A six-month, placebo-controlled trial of D-cycloserine co-administered with conventional antipsychotics in schizophrenia patients.

Author(s): Goff DC, Herz L, Posever T, Shih V, Tsai G, Henderson DC, Freudenreich O, Evins AE, Yovel I, Zhang H, Schoenfeld D

Affiliation(s): Schizophrenia Program, Massachusetts General Hospital, Boston, Mass., USA. goff@psych.mgh.harvard.edu

Publication date & source: 2005-04, Psychopharmacology (Berl)., 179(1):144-50. Epub 2004 Oct 21.

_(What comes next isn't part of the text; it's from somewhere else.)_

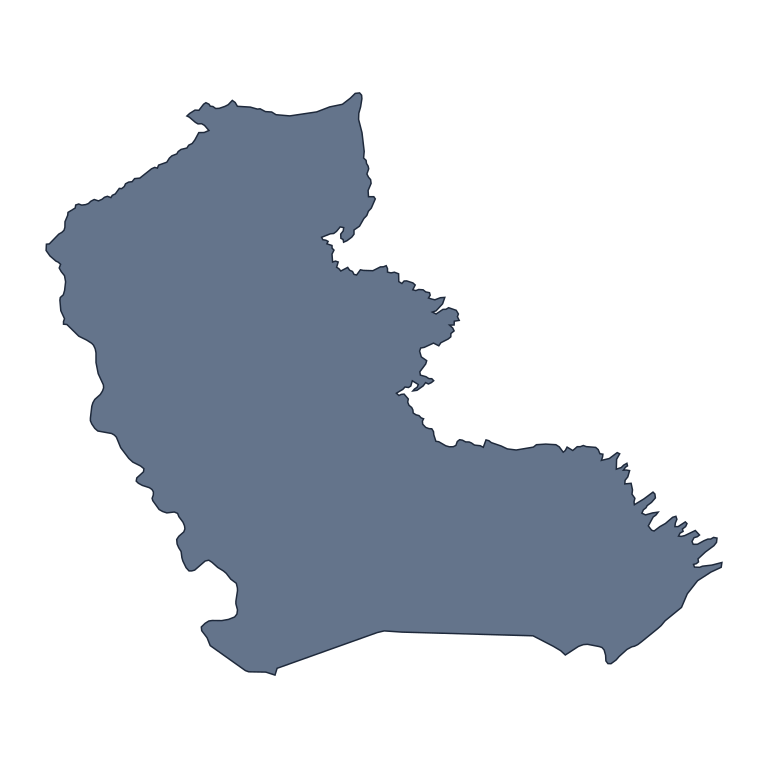 outline of Cuiabá, Mato Grosso, Brazil
{"feature_id": "56859067B53289335762080", "entity_name": "Cuiabá", "entity_type": "district", "adm_level": 2, "iso_a3": "BRA", "parent_name": "Brazil", "parent_adm1": "Mato Grosso", "projection": "albers", "projection_center": [-55.911, -15.41], "detail": "fine", "context": "isolated", "style": "filled", "palette": "slate", "viewbox_px": 768, "rotation_deg": 0, "n_neighbors": 0, "source": "geoboundaries", "source_scale": "gbopen_adm2", "svg_char_len": 6074}
<svg xmlns="http://www.w3.org/2000/svg" viewBox="0 0 768 768"><path d="M63.5,324.2L66.9,324.5L78.8,336.2L86.5,340.0L91.7,343.3L93.5,345.2L95.2,348.8L96.0,352.9L96.0,362.5L98.2,373.7L103.4,384.9L103.6,387.9L102.5,391.0L100.3,394.5L94.8,399.4L92.9,402.7L91.8,406.3L90.4,418.1L90.4,420.7L91.8,424.0L94.8,428.4L97.8,431.0L111.6,433.5L114.4,435.1L116.4,437.2L120.7,447.7L128.8,458.4L132.8,462.1L140.6,466.0L143.9,468.7L143.5,471.8L136.8,477.9L136.2,481.1L138.3,483.2L142.3,485.4L149.4,487.7L152.0,489.5L153.4,491.9L153.3,495.0L152.1,498.3L152.8,500.7L159.1,509.5L162.6,511.5L166.8,512.9L174.3,512.0L177.6,513.4L178.9,516.7L183.0,522.2L184.5,525.8L184.9,528.9L183.8,531.9L178.8,536.3L176.7,539.5L177.1,544.0L178.7,547.7L181.1,551.5L181.9,557.7L182.9,561.1L186.1,567.7L189.0,570.9L191.8,570.9L194.7,570.1L205.2,561.0L208.8,560.2L212.0,562.3L217.7,567.4L223.5,571.0L226.2,573.3L230.8,579.2L236.3,583.3L237.4,587.9L237.5,590.7L235.9,601.2L235.9,603.8L237.5,609.9L236.9,614.1L234.6,617.0L228.5,619.4L221.8,620.6L212.2,620.5L208.8,621.0L205.1,623.3L201.3,627.0L201.7,630.7L207.1,637.8L210.2,645.6L245.4,670.6L248.7,671.8L265.8,672.1L275.0,675.1L277.1,668.3L377.1,632.6L384.2,630.9L402.0,632.1L533.0,635.8L553.3,646.3L560.7,650.7L565.3,655.0L578.5,646.4L583.4,644.6L587.5,644.3L599.4,646.6L602.0,647.5L604.1,649.9L605.6,655.2L605.9,660.9L607.9,663.6L611.0,663.7L616.2,659.9L619.0,656.6L627.0,649.4L631.8,646.8L634.5,646.2L637.8,644.6L641.1,642.1L657.6,628.7L661.1,625.6L665.1,620.8L681.5,607.4L687.3,593.8L697.6,580.7L710.9,572.1L721.2,567.3L721.9,562.5L711.8,565.1L702.4,566.2L699.7,567.3L694.5,567.1L693.5,564.4L696.3,563.7L698.5,561.9L698.0,558.9L705.4,552.0L713.9,545.7L716.5,542.4L717.0,538.1L713.6,537.4L710.6,539.1L707.8,539.1L704.0,540.7L697.4,544.3L693.2,544.3L692.0,541.5L694.0,537.7L697.4,536.7L699.5,535.0L695.3,530.5L684.7,535.6L681.3,536.4L678.5,536.1L680.0,533.2L683.1,531.4L682.4,529.0L685.6,526.6L687.0,523.6L685.3,521.9L678.1,526.6L674.9,526.6L675.4,522.9L676.9,519.3L675.9,516.3L672.6,517.3L665.4,523.5L659.9,526.6L654.1,531.0L651.6,530.2L648.3,525.9L653.2,517.0L655.9,515.1L658.2,512.1L652.6,512.9L645.5,514.9L641.9,513.2L643.4,509.8L646.0,507.8L647.2,505.6L651.5,502.4L655.4,497.9L654.9,494.0L653.0,492.1L643.9,498.9L634.4,504.7L634.0,501.9L634.9,498.3L632.0,494.2L632.5,489.9L631.1,483.3L624.8,483.9L625.1,480.3L627.8,476.9L629.6,470.6L626.1,470.0L623.4,470.2L625.5,467.2L627.5,465.9L626.9,463.3L623.7,465.1L621.3,467.5L616.3,469.2L616.6,459.3L619.7,453.8L617.2,452.6L609.3,458.5L601.4,460.4L602.6,456.9L602.9,454.2L599.9,453.7L598.2,449.6L595.7,447.4L586.2,446.6L583.3,445.5L580.3,446.7L577.2,446.7L572.8,450.5L567.1,447.1L565.2,450.6L563.2,452.2L559.3,446.9L555.9,444.7L545.8,444.1L536.4,444.7L533.4,447.1L516.2,450.0L507.3,448.9L501.2,446.0L491.3,442.6L488.9,440.7L486.0,439.9L483.3,447.3L480.2,445.7L474.5,445.1L471.5,443.0L469.2,442.0L465.6,441.9L462.5,440.2L459.6,439.7L457.3,441.5L455.9,445.4L453.3,446.7L449.4,446.8L445.8,445.8L438.7,441.7L435.9,441.3L433.8,434.8L433.5,431.6L431.8,428.8L428.9,428.6L425.7,427.4L422.7,424.2L422.4,421.1L423.6,418.8L421.2,417.9L419.0,415.6L416.0,414.8L413.2,413.0L412.9,410.0L411.7,407.5L409.0,405.3L407.7,402.1L408.3,399.0L404.1,394.1L401.1,394.4L398.9,395.5L396.4,393.2L402.8,389.4L405.0,387.0L408.5,387.5L410.8,386.0L412.3,380.8L418.3,384.5L417.2,387.2L414.5,389.0L412.9,390.9L417.0,390.3L423.2,385.9L425.6,382.6L428.4,384.0L431.4,382.6L433.7,380.7L431.8,378.7L428.9,378.6L426.0,376.7L420.4,375.1L419.8,371.8L425.7,364.0L426.7,360.7L421.3,356.9L419.6,351.1L420.7,348.0L424.2,347.4L433.5,343.1L438.8,345.8L440.9,342.7L448.2,339.0L450.8,336.8L450.9,333.5L454.1,330.9L452.7,328.0L449.5,325.1L454.1,325.0L454.3,321.2L459.2,320.4L457.4,316.7L458.4,314.0L456.2,310.3L448.6,307.7L446.0,309.3L442.9,309.4L436.1,314.0L432.3,312.1L436.1,310.8L442.6,303.8L444.8,297.4L440.4,297.7L434.9,299.8L431.5,299.0L428.5,298.0L430.2,295.2L429.5,292.7L425.7,291.9L423.1,289.8L418.7,289.5L415.8,290.6L412.8,289.8L415.2,285.0L412.9,282.9L406.7,280.9L404.1,281.0L401.9,283.5L398.8,281.6L398.6,273.8L394.4,272.2L391.0,272.9L387.5,272.1L387.5,268.6L386.2,265.7L383.4,266.8L380.4,266.9L372.9,270.7L363.3,270.4L360.4,269.8L356.6,275.0L354.0,274.4L352.5,271.5L349.6,270.2L347.7,267.4L340.8,271.0L338.8,268.6L336.6,267.3L338.2,262.0L335.5,261.1L332.6,262.0L332.0,254.1L334.0,250.1L332.1,248.2L332.0,245.5L326.9,243.8L328.1,241.4L325.8,240.2L322.8,239.7L321.6,237.3L330.3,233.8L333.7,233.5L336.5,231.4L340.2,226.9L343.7,227.6L343.2,231.0L340.7,234.1L340.9,238.3L343.1,239.5L343.6,242.2L347.0,240.7L351.8,237.1L354.0,234.2L354.0,230.0L359.5,226.2L363.9,218.5L366.8,215.5L368.4,211.3L371.3,208.1L375.3,198.9L373.8,196.7L368.5,196.7L368.1,190.5L371.1,183.4L370.6,179.6L368.6,177.3L366.9,174.0L368.7,168.8L368.1,166.1L366.5,163.5L366.1,160.4L363.6,158.0L364.2,151.4L362.0,132.7L358.6,119.4L358.8,113.3L360.6,106.9L361.9,98.7L361.6,95.2L359.6,92.9L355.2,93.4L350.3,98.2L342.4,104.3L329.7,106.9L316.7,111.9L289.8,115.9L276.0,114.7L271.7,112.0L265.4,111.6L260.1,108.8L257.4,109.1L250.3,107.1L237.4,106.3L235.2,102.5L232.3,100.4L228.2,104.7L224.9,106.4L219.3,108.3L215.7,108.5L212.9,106.5L210.3,106.2L209.0,104.2L205.9,102.7L203.6,104.2L198.9,110.3L195.0,110.1L189.7,113.4L186.9,116.0L189.2,117.1L195.3,122.3L198.0,123.9L201.6,123.7L204.5,125.4L208.9,130.5L204.2,132.5L198.8,132.6L194.8,140.0L192.2,143.5L188.7,145.2L186.9,148.0L181.1,149.4L178.2,151.5L176.8,153.9L171.9,155.8L169.4,158.1L166.8,162.2L158.6,165.1L157.4,168.1L154.7,167.4L151.5,168.8L139.8,178.1L134.6,178.6L132.1,181.7L128.6,182.1L125.5,183.8L124.3,186.5L121.7,188.6L119.3,188.4L115.3,193.9L112.3,195.3L110.9,197.6L107.4,196.3L104.4,197.3L102.2,199.2L98.5,200.9L94.2,199.5L90.6,201.4L88.5,203.5L85.7,204.6L81.7,205.1L78.7,204.0L75.7,205.0L75.2,208.0L68.0,212.4L67.7,215.3L65.0,221.7L64.9,227.3L64.0,230.3L61.8,232.4L58.8,234.1L49.3,243.9L46.4,244.2L46.1,250.5L50.0,256.0L55.9,261.1L58.1,262.1L60.6,264.3L59.2,268.0L61.2,271.6L64.5,275.7L65.6,281.8L64.6,290.4L63.3,294.8L60.3,297.5L59.9,300.1L60.8,310.7L64.5,318.7L63.5,321.5L63.5,324.2Z" fill="#64748b" stroke="#1e293b" stroke-width="1.5"/></svg>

Publication type: Clinical Trial; Randomized Controlled Trial

RATIONALE: D-Cycloserine, a partial agonist at the glycine site of the N-methyl-D-aspartate receptor, has demonstrated inconsistent efficacy for negative and cognitive symptoms of schizophrenia. The strongest evidence for efficacy has come from studies using D-cycloserine at a dose of 50 mg/day added to conventional antipsychotics in trials of 8 weeks duration or less.OBJECTIVE: To assess the efficacy for negative symptoms and cognitive impairment of D-cycloserine augmentation of conventional antipsychotics in a 6-month trial.METHODS: Fifty-five schizophrenia patients with prominent negative symptoms, treated with conventional antipsychotics, were randomly assigned to treatment with D-cycloserine 50 mg/day or placebo for 6 months in a double-blind, parallel group design.RESULTS: Twenty-six subjects completed the 6-month trial; drop-out rates did not differ between treatment groups. D-Cycloserine treatment did not differ from placebo treatment on any primary outcome measure at 8 or 24 weeks, including response of negative symptoms and performance on a cognitive battery. Serum D-cycloserine concentrations did not correlate with response of negative symptoms.CONCLUSION: D-Cycloserine did not exhibit therapeutic effects in this trial, possibly reflecting the high drop-out rate, a narrow range of therapeutic serum concentrations, a modest magnitude of therapeutic effect for the selected outcome measures, or loss of efficacy over time. Because D-cycloserine is a partial agonist with relatively low affinity for the glycine site, the magnitude of potential therapeutic effect may be smaller than that achieved by the higher-affinity full agonists, glycine and D-serine.